The direction came after representatives of the two US-based AI companies approached several ministries with proposals to deploy their models, ThePrint reported, citing an office memorandum.
It remains unclear how many ministries were approached or at what level the meetings took place.
According to the report, the memorandum does not permanently bar the use of the models. Instead, the department has questioned the timing of their deployment and warned against putting such systems to use prematurely.
Among the ministries approached, the finance ministry sought clarity on the use of agentic AI and OpenAI’s models. In a six-page letter, it specifically proposed examining the deployment of GPT-5.5 for cybersecurity work.
Titled ‘In light of LLMs being used: AI-based vulnerability discovery, AI-assisted cybersecurity capabilities and implementation’, the letter outlined potential uses of AI and was sent to the department for consideration.
The department, however, rejected the proposal in a memorandum issued last week.
This comes amid growing scrutiny of the cybersecurity risks posed by increasingly capable AI systems. Union IT minister Ashwini Vaishnaw recently called for a new AI law, arguing that the IT Act predates the technology’s rapid rise.
In April, finance minister Nirmala Sitharaman urged financial sector entities to remain “exceptionally vigilant”, warning that AI could automate vulnerability discovery, enable malicious interference with source code and make cyberattacks faster and harder to detect.
“The tools of attack are evolving at high speed, and the tools of defence must evolve even faster,” Sitharaman said.
The Double-Edged Sword Of Cybersecurity AI
Advanced AI models can scan code, identify software flaws and assist in responding to cyber incidents. Newer agentic systems can also carry out a series of complex tasks with limited human oversight.
But these capabilities are dual-use. The same vulnerabilities identified by AI for defenders could also be exploited by attackers. OpenAI and Anthropic have acknowledged the risk and introduced safeguards for models with advanced cyber capabilities.
Anthropic’s handling of Claude Mythos Preview illustrates the challenge. The cybersecurity-focused model is available only to select organisations through ‘Project Glasswing’, while Claude Fable 5, which shares the same underlying architecture, carries additional safeguards covering cybersecurity, biology and AI research.
In June, Anthropic expanded ‘Project Glasswing’ to about 150 organisations across more than 15 countries, including India. Participants can use Mythos Preview to identify critical zero-day vulnerabilities and fix them before attackers exploit them.

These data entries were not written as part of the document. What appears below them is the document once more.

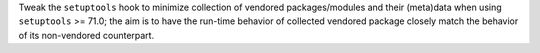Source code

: Tweak the ``setuptools`` hook to minimize collection of vendored
packages/modules and their (meta)data when using ``setuptools`` >= 71.0;
the aim is to have the run-time behavior of collected vendored package
closely match the behavior of its non-vendored counterpart.
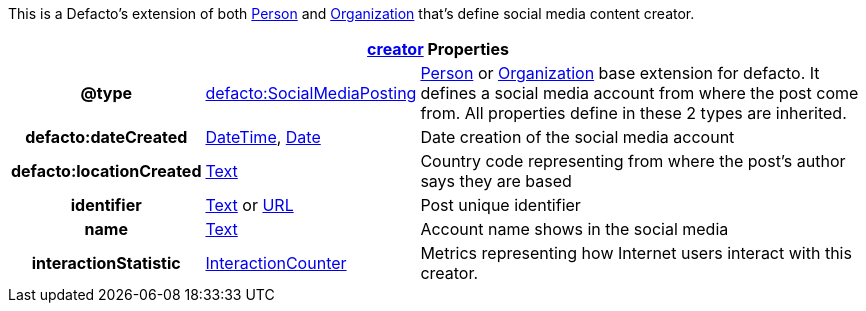 :type_date: https://schema.org/Date[Date]
:type_date_time: https://schema.org/DateTime[DateTime]
:type_text: https://schema.org/Text[Text]
:type_integer:  https://schema.org/Integer[Integer]
:type_person: https://schema.org/Person[Person]
:type_organization: https://schema.org/Organization[Organization]
:type_url: https://schema.org/URL[URL]

This is a Defacto's extension of both {type_person} and {type_organization} that's define social media content creator.
[cols="2h,2, 5"]
|===
3+|  https://schema.org/creator[creator] Properties

| @type | https://schema.org/InteractionCounter[defacto:SocialMediaPosting] | {type_person} or {type_organization} base extension for defacto. It defines a social media account from where the post come from. All properties define in these 2 types are inherited.
| defacto:dateCreated |{type_date_time}, {type_date}  | Date creation of the social media account
| defacto:locationCreated | {type_text} | Country code representing from where the post's author says they are based
| identifier | {type_text} or {type_url} | Post unique identifier
| name | {type_text} | Account name shows in the social media
| interactionStatistic |  link:https://schema.org/InteractionCounter[InteractionCounter] | Metrics representing how Internet users interact with this creator.
|===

Access was initially restricted after Anthropic’s testing showed the model could rapidly uncover thousands of vulnerabilities leading to fears of potential misuse.
The programme initially covered about 50 organisations, including Amazon, Google, Microsoft, Apple and NVIDIA, CrowdStrike, Palo Alto Networks and the UK’s AI Security Institute.
India’s AI Sovereignty Question
The developments have also reignited the debate over who controls the technology underpinning critical AI systems.
In June, Anthropic suspended access to Claude Mythos 5 and Claude Fable 5 for foreign nationals to comply with US export controls. The restrictions were lifted later in the same month and access restored the following day, but the episode showed how access to advanced AI models can be shaped by decisions taken outside India.
For India, this poses a challenge as it seeks to use AI in strategic areas while pushing for greater technological sovereignty.
The Centre has committed ₹10,372 Cr to the IndiaAI Mission, which includes subsidised computing infrastructure, startup financing and support for homegrown foundation models. The government has also backed domestic AI developers, including Sarvam AI and the BharatGen consortium.
Yet the framework for deploying frontier AI models across government remains unclear. Existing rules on data localisation, cloud infrastructure and government data were not designed for advanced AI systems. This leaves unresolved questions over where data is processed, what information providers retain and where the underlying models are hosted.